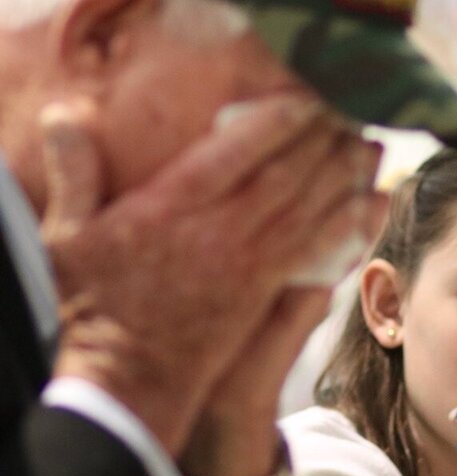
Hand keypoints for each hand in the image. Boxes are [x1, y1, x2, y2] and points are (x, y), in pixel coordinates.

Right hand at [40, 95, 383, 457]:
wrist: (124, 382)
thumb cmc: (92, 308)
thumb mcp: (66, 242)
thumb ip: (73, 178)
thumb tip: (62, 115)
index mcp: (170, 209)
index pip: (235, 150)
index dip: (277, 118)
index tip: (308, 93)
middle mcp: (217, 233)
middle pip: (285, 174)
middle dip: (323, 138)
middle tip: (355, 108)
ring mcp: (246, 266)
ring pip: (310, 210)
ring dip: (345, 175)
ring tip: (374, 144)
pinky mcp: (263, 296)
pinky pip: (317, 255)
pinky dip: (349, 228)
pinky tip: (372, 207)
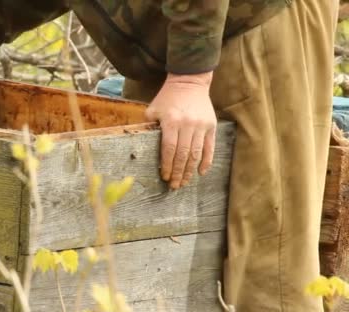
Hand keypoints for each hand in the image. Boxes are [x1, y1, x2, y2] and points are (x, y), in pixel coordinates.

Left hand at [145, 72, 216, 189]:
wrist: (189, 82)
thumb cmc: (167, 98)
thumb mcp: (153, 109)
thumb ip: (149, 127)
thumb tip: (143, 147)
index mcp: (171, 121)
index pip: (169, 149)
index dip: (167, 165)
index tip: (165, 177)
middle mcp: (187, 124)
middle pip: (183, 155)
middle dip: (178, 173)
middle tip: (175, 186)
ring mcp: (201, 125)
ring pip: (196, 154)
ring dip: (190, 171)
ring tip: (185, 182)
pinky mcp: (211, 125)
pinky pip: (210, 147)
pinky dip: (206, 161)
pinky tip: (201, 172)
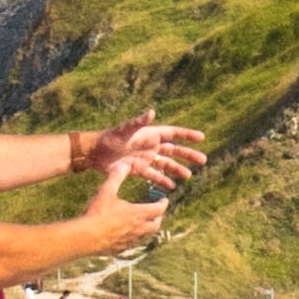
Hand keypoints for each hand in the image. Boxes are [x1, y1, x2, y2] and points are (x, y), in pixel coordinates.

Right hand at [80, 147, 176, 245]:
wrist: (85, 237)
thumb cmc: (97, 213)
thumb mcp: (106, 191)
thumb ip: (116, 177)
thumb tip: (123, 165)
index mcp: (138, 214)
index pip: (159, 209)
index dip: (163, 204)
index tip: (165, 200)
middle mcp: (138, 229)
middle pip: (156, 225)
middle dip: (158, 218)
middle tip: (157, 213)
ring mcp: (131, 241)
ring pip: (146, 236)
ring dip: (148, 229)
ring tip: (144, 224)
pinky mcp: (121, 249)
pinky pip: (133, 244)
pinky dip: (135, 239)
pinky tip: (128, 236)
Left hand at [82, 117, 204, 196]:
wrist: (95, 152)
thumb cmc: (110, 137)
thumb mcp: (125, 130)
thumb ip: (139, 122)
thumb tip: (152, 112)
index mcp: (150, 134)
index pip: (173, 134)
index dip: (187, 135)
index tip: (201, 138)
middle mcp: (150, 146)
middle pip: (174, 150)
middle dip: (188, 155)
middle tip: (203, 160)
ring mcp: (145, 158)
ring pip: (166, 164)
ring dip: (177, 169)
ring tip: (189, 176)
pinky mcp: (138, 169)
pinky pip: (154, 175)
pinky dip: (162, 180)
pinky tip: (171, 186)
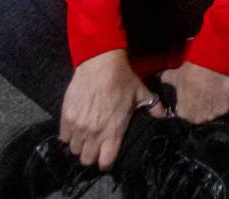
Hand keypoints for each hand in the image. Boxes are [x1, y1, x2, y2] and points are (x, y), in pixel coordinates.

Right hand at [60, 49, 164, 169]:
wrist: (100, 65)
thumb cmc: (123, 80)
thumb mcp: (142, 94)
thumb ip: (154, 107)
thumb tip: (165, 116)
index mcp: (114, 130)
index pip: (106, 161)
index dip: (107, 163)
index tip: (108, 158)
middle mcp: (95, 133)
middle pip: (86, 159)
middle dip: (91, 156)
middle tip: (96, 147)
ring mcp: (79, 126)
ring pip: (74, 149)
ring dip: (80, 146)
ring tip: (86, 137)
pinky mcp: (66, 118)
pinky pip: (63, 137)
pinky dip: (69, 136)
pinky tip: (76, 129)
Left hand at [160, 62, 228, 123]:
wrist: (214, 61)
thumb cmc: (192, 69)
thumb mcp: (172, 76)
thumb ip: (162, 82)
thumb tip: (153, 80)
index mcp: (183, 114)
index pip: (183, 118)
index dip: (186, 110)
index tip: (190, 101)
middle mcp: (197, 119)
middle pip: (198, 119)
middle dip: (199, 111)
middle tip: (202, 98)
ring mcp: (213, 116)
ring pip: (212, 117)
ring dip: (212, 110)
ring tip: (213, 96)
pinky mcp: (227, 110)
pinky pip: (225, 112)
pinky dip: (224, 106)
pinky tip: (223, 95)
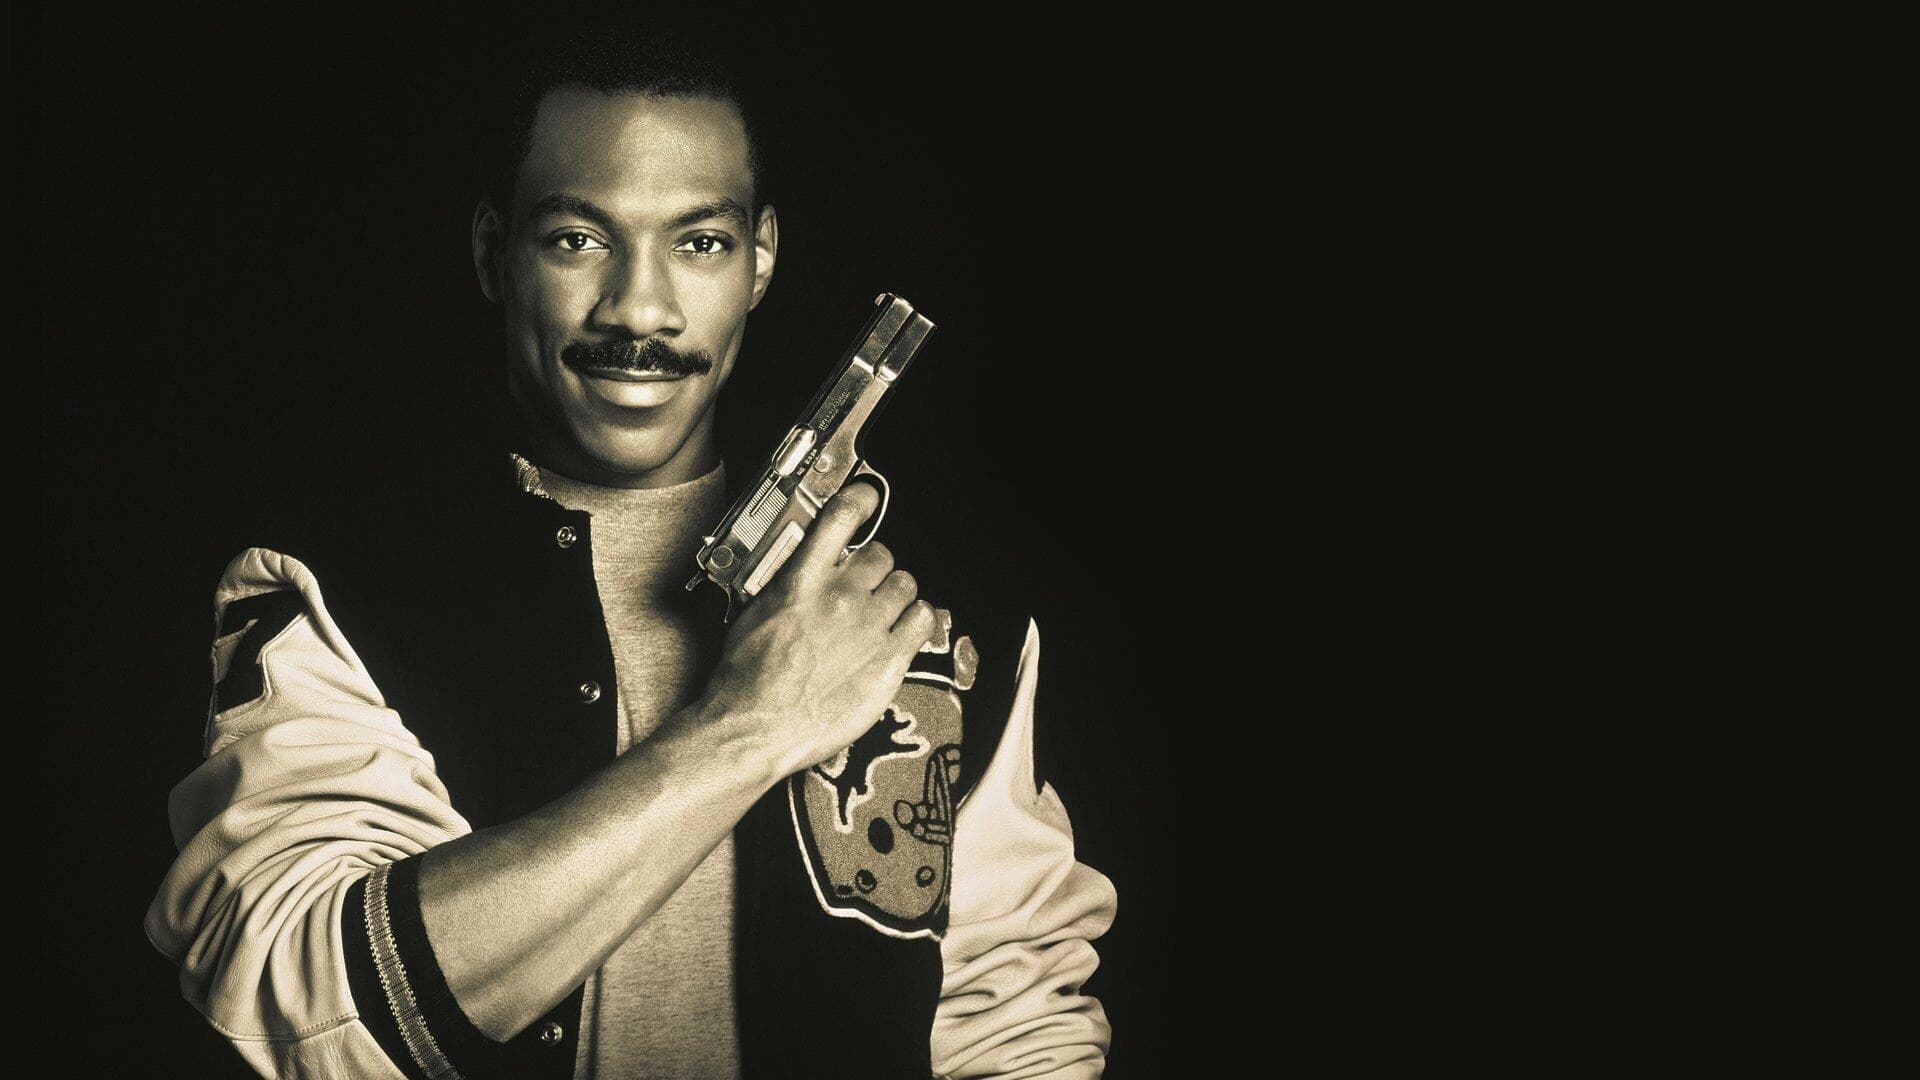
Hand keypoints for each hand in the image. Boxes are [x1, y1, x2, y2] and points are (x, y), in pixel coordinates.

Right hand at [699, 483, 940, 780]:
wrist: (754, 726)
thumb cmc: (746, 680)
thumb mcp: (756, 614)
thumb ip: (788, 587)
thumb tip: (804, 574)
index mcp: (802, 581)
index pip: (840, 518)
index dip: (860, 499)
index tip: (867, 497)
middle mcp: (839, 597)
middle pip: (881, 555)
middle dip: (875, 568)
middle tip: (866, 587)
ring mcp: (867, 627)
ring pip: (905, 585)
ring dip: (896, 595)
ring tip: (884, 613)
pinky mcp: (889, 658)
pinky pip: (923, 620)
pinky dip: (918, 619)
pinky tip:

==================================================

Goal of the exercise
In the listing above, find the line containing "pinky mcp: (66, 118)" and the line containing "index pip: (183, 118)", then quote both, plus every line between them, exactly as written.

Task solution
pinky mcp: (66, 118)
pinky pip: (63, 137)
pinky dip: (69, 136)
pinky tip: (76, 129)
Left hand at [160, 62, 228, 123]:
wrist: (214, 61)
thumb cmc: (192, 69)
thumb mcp: (172, 76)
thumb ip: (162, 82)
thumb tip: (153, 80)
index mcp: (183, 114)
index pip: (183, 118)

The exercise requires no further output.